When a couple is marrying, they usually have lifetime expectations of the union. They anticipate that they’ll stay and work together toward achieving their shared and individual goals while their relationship is still intact. Unfortunately, life has many uncertainties, and several circumstances may lead to a divorce.
If your marriage comes to a divorce, you’d want to know the fate of your property. There are several factors to consider before deciding what will happen to your property after divorcing your spouse. These factors include: whether you owned the property alone; whether you owned the property jointly with your ex-spouse; or whether you’re a cohabiting couple and the property belongs to your ex-partner.
Read on for further details on what happens to your property after divorce.
Establishing The Matrimonial And Non-Matrimonial Property
When it comes to legal terms, there’s a lot of ambiguity regarding what exactly is considered marital property. Thus, you must seek expert guidance when divorcing. Suppose you live in a city like Melbourne. If that’s the case, you’d want to consult family lawyers Melbourne as they have the requisite grasp of local marriage and divorce laws, and, thus, they can give you worthwhile advice. Even if you think the property belongs to only one of you, consulting experienced lawyers can open your eyes in ways you couldn’t imagine.
The idea behind division of property is to give you and your spouse financial security for the rest of your lives. You wouldn’t want to walk out of a marriage empty-handed after investing a lot of time and energy, leave alone the emotions. For this reason, a significant factor in determining the criteria for property allotment is the length of the marriage, and whether the court sees it as long or short.
If the marriage has lasted for many years, both partners are likely to be favored, and the court may decide to split the property and money equally. However, the longer you’ve been in a marriage, the higher the chances of the financially weaker partner being entitled to more assets and money. Here are two common scenarios regarding the division of property:
- Suppose your marriage has lasted for five or more years. In that case, any asset acquired before you got married and during the marriage is considered the property of the marriage, and both partners are entitled to share equally.
- If you’ve married for a short period of five years or less, and either you or your spouse had acquired property before marriage, the chances of the courts dividing such assets equally are close to nil. This, however, doesn’t mean that the financially weaker spouse won’t get anything; it only means that the owner will get a more significant percentage of the property.
Couples’ Mutual Agreement
If both of you agreed to split the assets you acquired equally while you’re married, all you need to do is seek court approval on your agreement. This mutual agreement brings about a consent order, making the agreement legally binding.
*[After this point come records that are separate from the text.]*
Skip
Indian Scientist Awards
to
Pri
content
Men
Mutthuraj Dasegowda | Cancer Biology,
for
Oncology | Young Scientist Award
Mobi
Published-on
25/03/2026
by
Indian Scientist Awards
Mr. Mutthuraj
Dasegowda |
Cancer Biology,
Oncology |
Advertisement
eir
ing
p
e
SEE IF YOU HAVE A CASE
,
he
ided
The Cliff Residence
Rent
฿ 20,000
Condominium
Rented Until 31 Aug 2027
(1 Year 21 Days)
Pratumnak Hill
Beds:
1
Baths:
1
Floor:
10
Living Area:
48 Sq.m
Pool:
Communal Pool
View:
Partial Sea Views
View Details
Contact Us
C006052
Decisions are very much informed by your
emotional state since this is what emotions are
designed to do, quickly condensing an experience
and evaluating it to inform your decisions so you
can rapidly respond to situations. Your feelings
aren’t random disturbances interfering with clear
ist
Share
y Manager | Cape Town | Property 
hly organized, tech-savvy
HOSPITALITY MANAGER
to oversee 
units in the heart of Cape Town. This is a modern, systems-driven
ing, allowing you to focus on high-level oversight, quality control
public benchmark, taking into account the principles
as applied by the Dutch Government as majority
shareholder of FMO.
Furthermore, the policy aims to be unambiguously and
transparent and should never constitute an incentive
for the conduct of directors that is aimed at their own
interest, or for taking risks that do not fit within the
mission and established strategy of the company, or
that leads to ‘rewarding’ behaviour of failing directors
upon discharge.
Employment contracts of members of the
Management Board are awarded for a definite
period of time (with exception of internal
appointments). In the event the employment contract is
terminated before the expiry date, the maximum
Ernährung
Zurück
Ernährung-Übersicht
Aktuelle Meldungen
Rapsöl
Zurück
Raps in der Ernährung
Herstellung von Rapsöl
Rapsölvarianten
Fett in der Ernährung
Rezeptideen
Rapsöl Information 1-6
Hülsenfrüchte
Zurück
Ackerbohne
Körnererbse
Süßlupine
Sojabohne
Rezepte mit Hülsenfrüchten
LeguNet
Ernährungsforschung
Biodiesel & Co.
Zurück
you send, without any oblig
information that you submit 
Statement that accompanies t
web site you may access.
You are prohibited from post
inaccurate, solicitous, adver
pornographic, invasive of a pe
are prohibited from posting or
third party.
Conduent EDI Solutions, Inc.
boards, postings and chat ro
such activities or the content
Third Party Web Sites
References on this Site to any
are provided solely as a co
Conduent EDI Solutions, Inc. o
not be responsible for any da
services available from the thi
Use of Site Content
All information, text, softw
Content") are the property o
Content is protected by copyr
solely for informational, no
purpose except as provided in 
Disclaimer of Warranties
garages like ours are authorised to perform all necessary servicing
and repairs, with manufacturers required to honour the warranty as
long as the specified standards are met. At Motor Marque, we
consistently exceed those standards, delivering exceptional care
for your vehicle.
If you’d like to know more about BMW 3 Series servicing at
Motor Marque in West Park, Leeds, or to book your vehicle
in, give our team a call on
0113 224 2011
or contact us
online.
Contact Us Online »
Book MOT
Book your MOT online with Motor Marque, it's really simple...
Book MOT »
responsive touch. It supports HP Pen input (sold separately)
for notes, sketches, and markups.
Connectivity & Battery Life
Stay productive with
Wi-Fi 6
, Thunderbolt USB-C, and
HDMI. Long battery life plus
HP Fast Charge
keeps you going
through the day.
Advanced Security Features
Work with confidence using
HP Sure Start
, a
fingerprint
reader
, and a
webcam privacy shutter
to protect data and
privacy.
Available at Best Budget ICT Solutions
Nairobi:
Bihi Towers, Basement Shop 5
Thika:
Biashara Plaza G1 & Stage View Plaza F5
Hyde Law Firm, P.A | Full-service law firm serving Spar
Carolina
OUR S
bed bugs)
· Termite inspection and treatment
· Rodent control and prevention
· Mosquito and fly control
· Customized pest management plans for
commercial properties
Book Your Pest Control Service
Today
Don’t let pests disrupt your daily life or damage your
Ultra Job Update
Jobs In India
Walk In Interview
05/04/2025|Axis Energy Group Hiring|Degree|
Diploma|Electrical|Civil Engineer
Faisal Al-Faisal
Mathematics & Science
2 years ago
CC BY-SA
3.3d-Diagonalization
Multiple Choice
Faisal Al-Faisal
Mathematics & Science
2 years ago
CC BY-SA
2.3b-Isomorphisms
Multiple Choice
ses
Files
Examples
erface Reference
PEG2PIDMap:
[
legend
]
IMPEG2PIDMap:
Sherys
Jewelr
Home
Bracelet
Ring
But, do note that it isn’t a must that you go to court if your divorce is uncontested. The court process is usually costly. If you can mutually agree on a way to split your property, you’ll significantly save the cash you’d have spent on the legal procedures, and possibly use it for a softer landing as you start pursuing life alone.
Alternatively, you can seek a simple meditation service at a much lower cost in the presence of your family lawyer. That can help both of you compromise and come to a mutual agreement.
How The Courts Divide The Property Fairly
If your divorce is contested and it proceeds to the law courts, the judges will try splitting the property equally between the two of you. This is known as the ‘yardstick of equality,’ and is considered a broad starting point rather than an established guideline.
Having said that, do note that it may be difficult to predict the court’s final verdict in a divorce case because the court will consider many different factors to try to make a decision that’s fair to both couples and the children involved, if there are any. Some of the factors that the court will look at when splitting property are:
- The earning potential and income of both partners
- The pending debts that you might still have, either individually or jointly
- Financial resources or other assets that each partner has
- The value of the assets owned by the two of you
- Financial responsibilities or obligations of each spouse
- The age of each partner
- The contribution of each partner to the welfare of the family
- The children’s welfare
- The length of the marriage
After making all these considerations, the court can conclude a verdict, and divide the property appropriately.
In the event of a divorce, you must amicably agree with your spouse on how to divide the property you acquired together in the course of your marriage. But, if you fail to agree, you’ll have to involve the law courts, who’ll decide on the best way to split your assets. Whichever route you take, it’s critical to seek expert advice from your family lawyer and ensure sufficient legal representation.